[Images with pose keypoints]
--------------------------------------------------
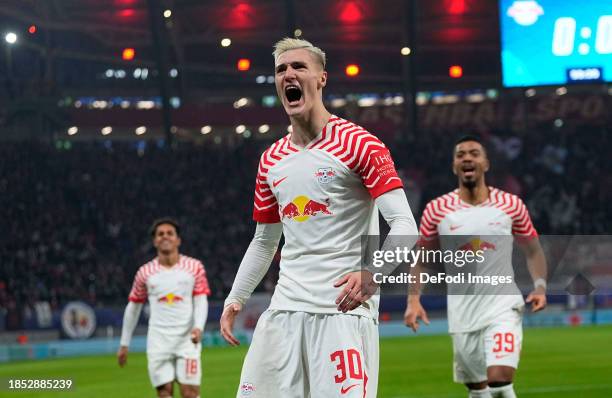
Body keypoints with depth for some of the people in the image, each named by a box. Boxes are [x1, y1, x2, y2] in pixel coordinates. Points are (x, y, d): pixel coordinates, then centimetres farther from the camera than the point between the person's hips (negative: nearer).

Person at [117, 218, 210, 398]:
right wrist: (124, 344, 18)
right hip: (158, 341, 1)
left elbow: (201, 301, 0)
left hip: (187, 338, -1)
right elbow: (133, 307, 16)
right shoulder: (145, 272, 7)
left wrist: (198, 327, -19)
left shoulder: (194, 267, 5)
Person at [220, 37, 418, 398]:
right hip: (285, 308, 6)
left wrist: (372, 273, -30)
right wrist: (235, 299, 17)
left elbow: (405, 225, -14)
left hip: (344, 306, -6)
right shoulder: (272, 160, 15)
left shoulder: (357, 144, -6)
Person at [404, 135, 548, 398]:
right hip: (462, 315, 2)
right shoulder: (437, 210, 1)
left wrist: (540, 286, -6)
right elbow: (421, 258, 9)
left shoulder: (511, 205, 1)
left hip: (503, 309, -2)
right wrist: (414, 299, -4)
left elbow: (533, 250, 11)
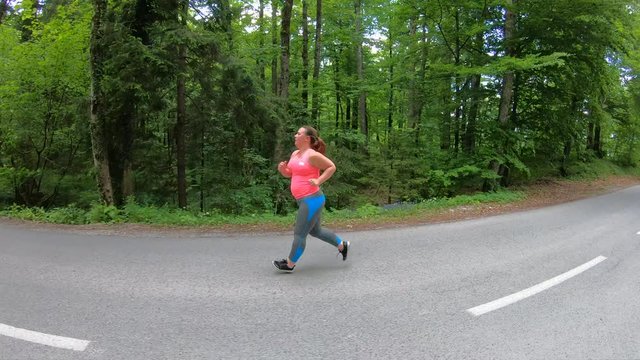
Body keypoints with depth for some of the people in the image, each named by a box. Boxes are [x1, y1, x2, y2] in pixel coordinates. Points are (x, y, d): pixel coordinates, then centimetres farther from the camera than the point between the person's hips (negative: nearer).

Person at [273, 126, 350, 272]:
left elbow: (332, 167, -11)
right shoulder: (295, 154, 10)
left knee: (299, 234, 2)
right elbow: (290, 174, 19)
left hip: (311, 200, -10)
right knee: (315, 231, 21)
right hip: (304, 200, 10)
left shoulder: (312, 155, -15)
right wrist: (282, 169, -1)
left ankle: (290, 264, 17)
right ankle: (342, 245, 36)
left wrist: (318, 181, -18)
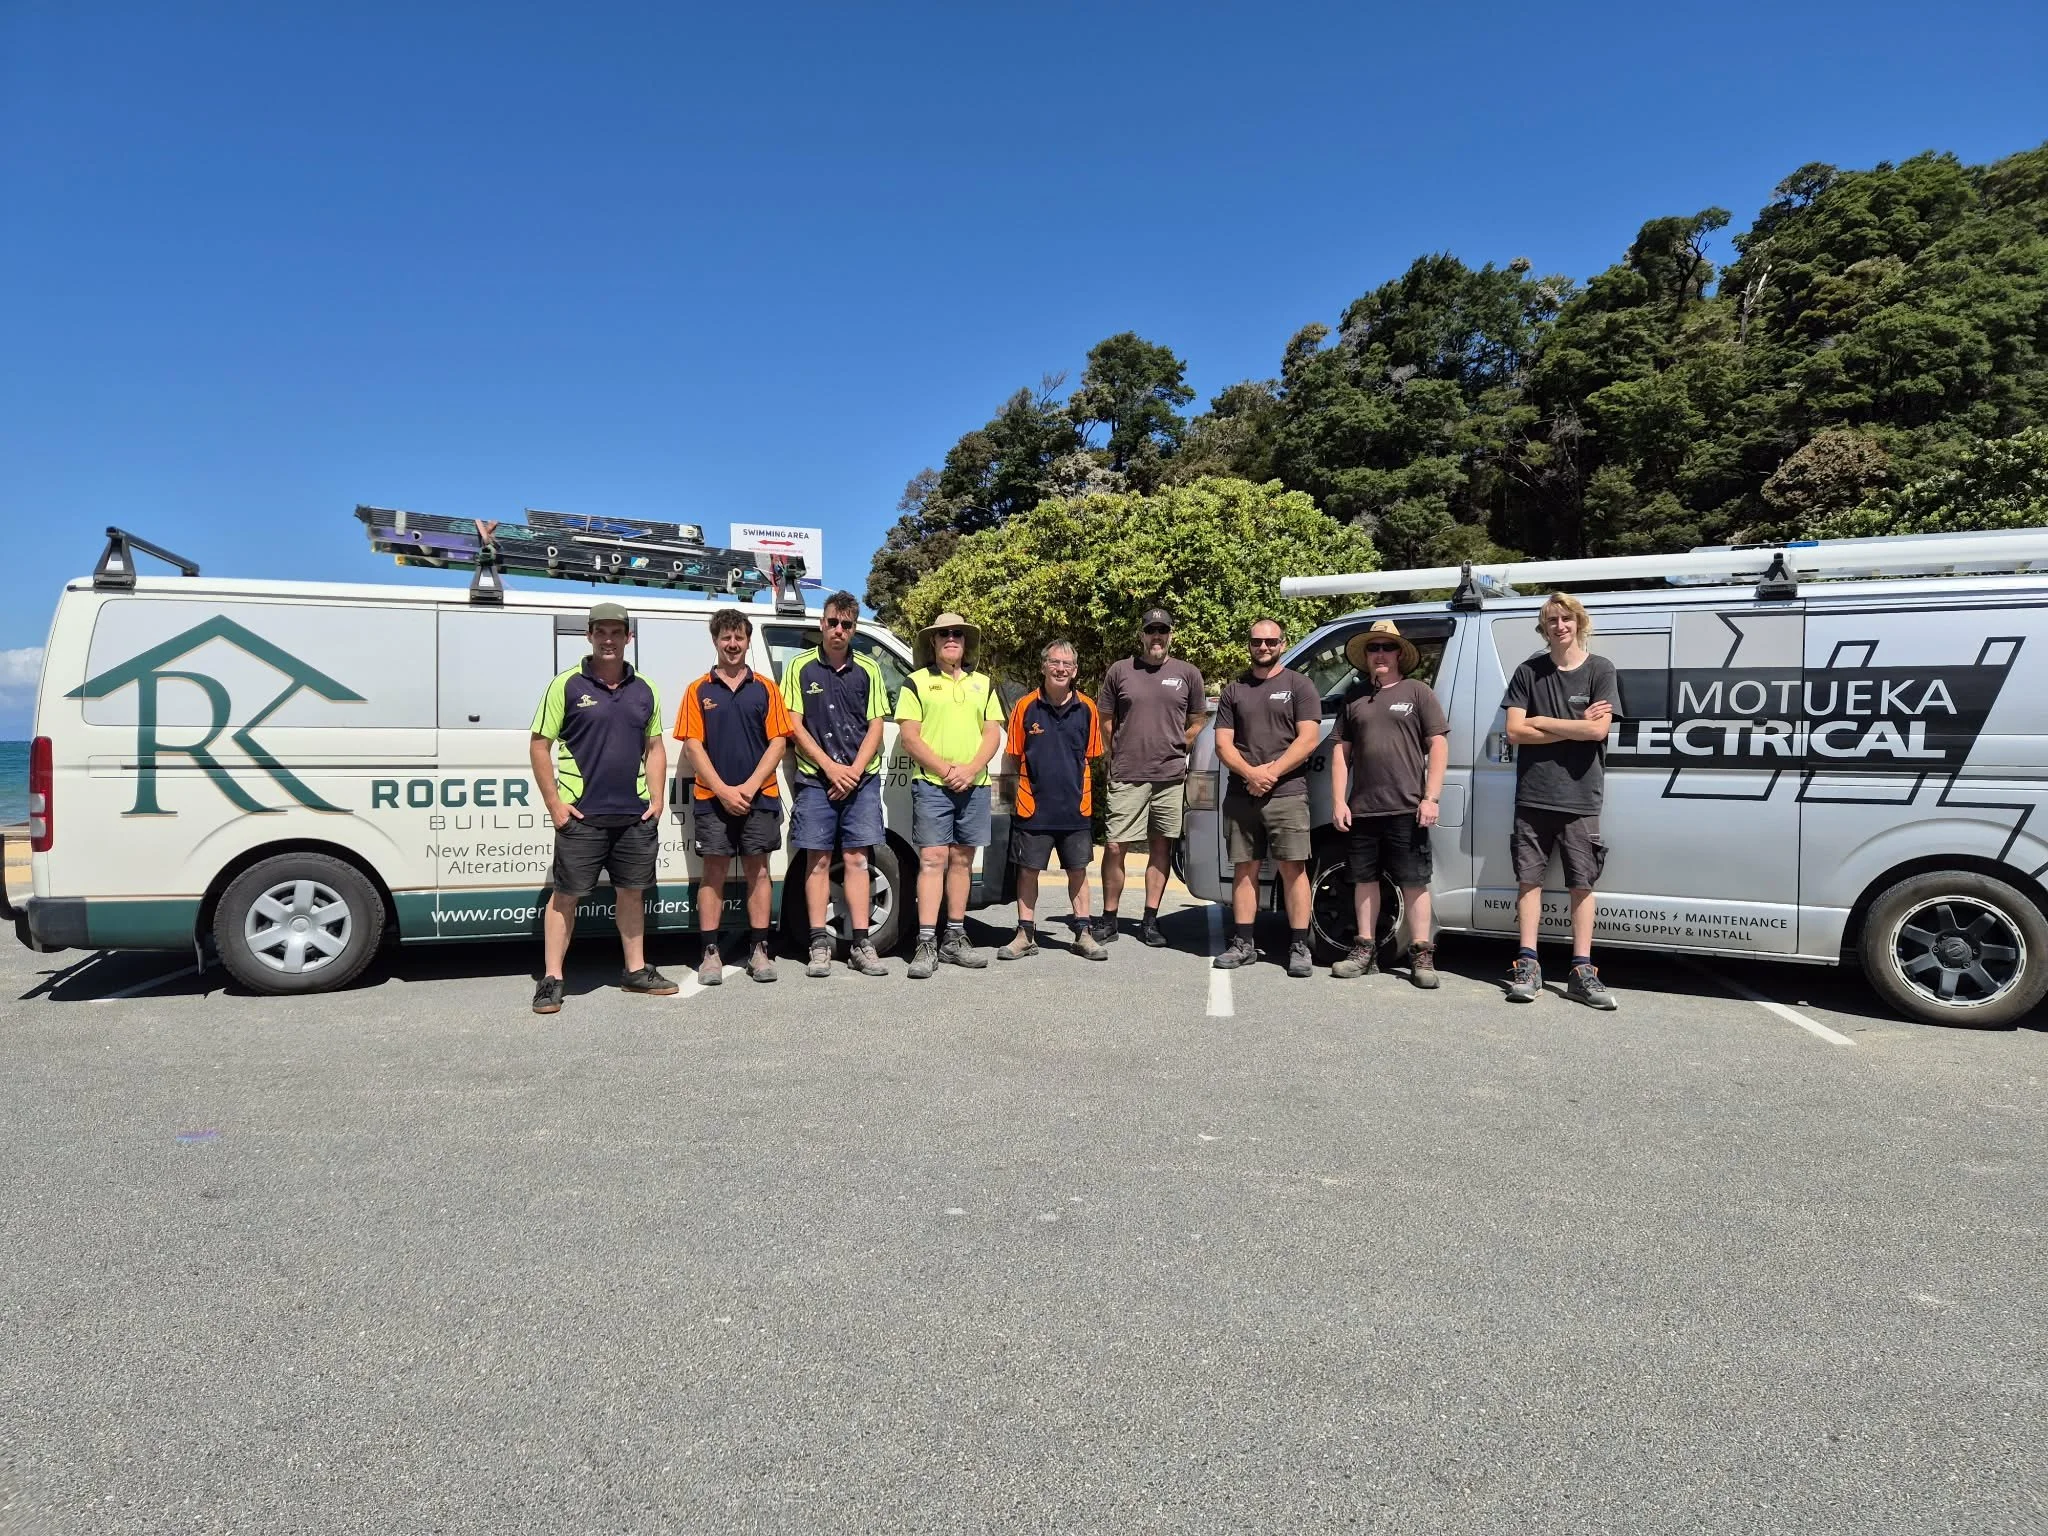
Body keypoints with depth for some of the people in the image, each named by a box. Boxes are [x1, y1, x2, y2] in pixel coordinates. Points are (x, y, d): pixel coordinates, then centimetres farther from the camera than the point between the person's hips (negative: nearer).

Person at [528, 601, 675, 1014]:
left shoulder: (644, 690, 11)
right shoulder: (567, 685, -2)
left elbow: (655, 748, 17)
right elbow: (539, 746, -2)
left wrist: (656, 799, 6)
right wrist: (554, 804, -8)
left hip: (635, 814, 4)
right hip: (580, 814, -4)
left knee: (631, 890, 12)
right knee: (566, 894, 1)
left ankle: (636, 970, 24)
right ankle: (551, 979, 8)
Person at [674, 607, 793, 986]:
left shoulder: (765, 689, 7)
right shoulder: (699, 691, 6)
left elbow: (778, 742, 2)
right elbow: (692, 745, -1)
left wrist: (749, 786, -10)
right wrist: (723, 790, -11)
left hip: (760, 796, 1)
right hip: (712, 798, 0)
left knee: (757, 870, 5)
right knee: (714, 872, 2)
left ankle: (760, 950, 11)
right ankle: (711, 953, 7)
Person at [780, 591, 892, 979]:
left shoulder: (867, 669, 8)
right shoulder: (801, 667, 3)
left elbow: (875, 726, 6)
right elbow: (794, 726, -1)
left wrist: (854, 771, -7)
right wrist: (831, 768, -9)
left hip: (861, 778, 1)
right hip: (815, 778, -1)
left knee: (856, 858, 2)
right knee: (818, 859, 1)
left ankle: (861, 945, 6)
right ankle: (819, 945, 6)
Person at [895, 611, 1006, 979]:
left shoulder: (983, 683, 15)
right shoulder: (917, 683, 5)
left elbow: (993, 734, 8)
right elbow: (909, 737, -2)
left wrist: (970, 769, -9)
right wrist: (945, 769, -13)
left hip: (974, 784, 4)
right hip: (931, 783, -4)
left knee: (962, 860, 8)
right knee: (932, 859, -9)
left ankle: (954, 938, 15)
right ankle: (926, 943, -10)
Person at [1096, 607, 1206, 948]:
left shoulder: (1188, 674, 8)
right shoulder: (1119, 671, 6)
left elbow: (1197, 723, 15)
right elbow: (1105, 721, 11)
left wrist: (1173, 751, 8)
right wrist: (1121, 755, 9)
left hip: (1171, 776, 1)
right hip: (1127, 776, -1)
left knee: (1161, 846, 6)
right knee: (1115, 847, -5)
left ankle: (1150, 921, 14)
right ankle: (1108, 919, 7)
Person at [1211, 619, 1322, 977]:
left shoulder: (1299, 686, 5)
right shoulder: (1234, 690, 14)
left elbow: (1308, 738, -5)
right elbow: (1222, 743, 8)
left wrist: (1271, 772, -13)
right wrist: (1250, 774, -9)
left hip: (1286, 794, -3)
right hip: (1240, 796, 4)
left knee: (1293, 869, -5)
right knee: (1244, 869, 6)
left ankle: (1299, 947, -1)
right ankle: (1242, 944, 13)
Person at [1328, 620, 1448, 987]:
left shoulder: (1418, 692, 4)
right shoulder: (1354, 697, 13)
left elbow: (1438, 746, -1)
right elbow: (1341, 751, 12)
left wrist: (1430, 797, -9)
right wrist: (1338, 801, 4)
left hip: (1407, 809, -4)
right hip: (1361, 808, 4)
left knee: (1414, 882, 0)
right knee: (1365, 879, 10)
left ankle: (1422, 955, 5)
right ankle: (1365, 950, 20)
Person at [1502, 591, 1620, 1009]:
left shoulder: (1600, 671, 2)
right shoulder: (1528, 672, 6)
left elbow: (1598, 730, -11)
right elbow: (1515, 731, -3)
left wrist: (1540, 722, -7)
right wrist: (1575, 727, -8)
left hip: (1580, 798, -1)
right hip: (1533, 796, 1)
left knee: (1582, 883, 2)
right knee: (1529, 878, 3)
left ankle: (1582, 971, 6)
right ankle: (1528, 966, 9)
--------------------------------------------------
> **Problem details**
Pictures are to be dropped; the lines from the start of the entries above through the line with "left shoulder: (765, 689, 7)" are to be given again verbatim.

> **Solution to this task**
Body keypoints with depth for some of the people in the image, each named by a box. Boxes are [x1, y1, x2, y2] in pixel coordinates. Points are (x, y, d): pixel coordinates, then centimetres farther from the camera than the point between the person's hips (negative: nearer).

Person at [117, 218, 210, 398]:
right wrist: (124, 344, 18)
right hip: (158, 341, 1)
left elbow: (201, 301, 0)
left hip: (187, 338, -1)
right elbow: (133, 307, 16)
right shoulder: (145, 272, 7)
left wrist: (198, 327, -19)
left shoulder: (194, 267, 5)
Person at [220, 37, 418, 398]:
right hip: (285, 308, 6)
left wrist: (372, 273, -30)
right wrist: (235, 299, 17)
left elbow: (405, 225, -14)
left hip: (344, 306, -6)
right shoulder: (272, 160, 15)
left shoulder: (357, 144, -6)
Person at [404, 135, 548, 398]:
right hip: (462, 315, 2)
right shoulder: (437, 210, 1)
left wrist: (540, 286, -6)
right elbow: (421, 258, 9)
left shoulder: (511, 205, 1)
left hip: (503, 309, -2)
right wrist: (414, 299, -4)
left elbow: (533, 250, 11)
Body keypoints with depth for some of the people in the image, each named by a box. Boxes are [x1, y1, x2, y2] in pixel coordinates. Points are (x, y, d): pixel coordinates, then centimetres farther from the camera than the point between the person's hips (negative: nearer).

Person at [273, 126, 350, 272]:
left elbow: (332, 167, -11)
right shoulder: (295, 154, 10)
left knee: (299, 234, 2)
right elbow: (290, 174, 19)
left hip: (311, 200, -10)
right knee: (315, 231, 21)
right hip: (304, 200, 10)
left shoulder: (312, 155, -15)
right wrist: (282, 169, -1)
left ankle: (290, 264, 17)
right ankle: (342, 245, 36)
left wrist: (318, 181, -18)
Body keypoints with depth for some of the people in the image, each named by a box. Boxes are [x1, y1, x2, y2] in pixel coordinates. Points are (x, y, d): pixel coordinates, then centimetres farther from the camera than the point between the person's hips (negative: nearer).

Person at [528, 601, 675, 1014]:
left shoulder: (644, 690, 11)
right shoulder: (567, 685, -2)
left elbow: (655, 748, 17)
right elbow: (539, 746, -2)
left wrist: (656, 799, 6)
right wrist: (554, 804, -8)
left hip: (635, 814, 4)
right hip: (580, 814, -4)
left knee: (631, 890, 12)
right knee: (566, 894, 1)
left ankle: (636, 970, 24)
right ankle: (551, 979, 8)
Person at [674, 607, 793, 986]:
left shoulder: (765, 689, 7)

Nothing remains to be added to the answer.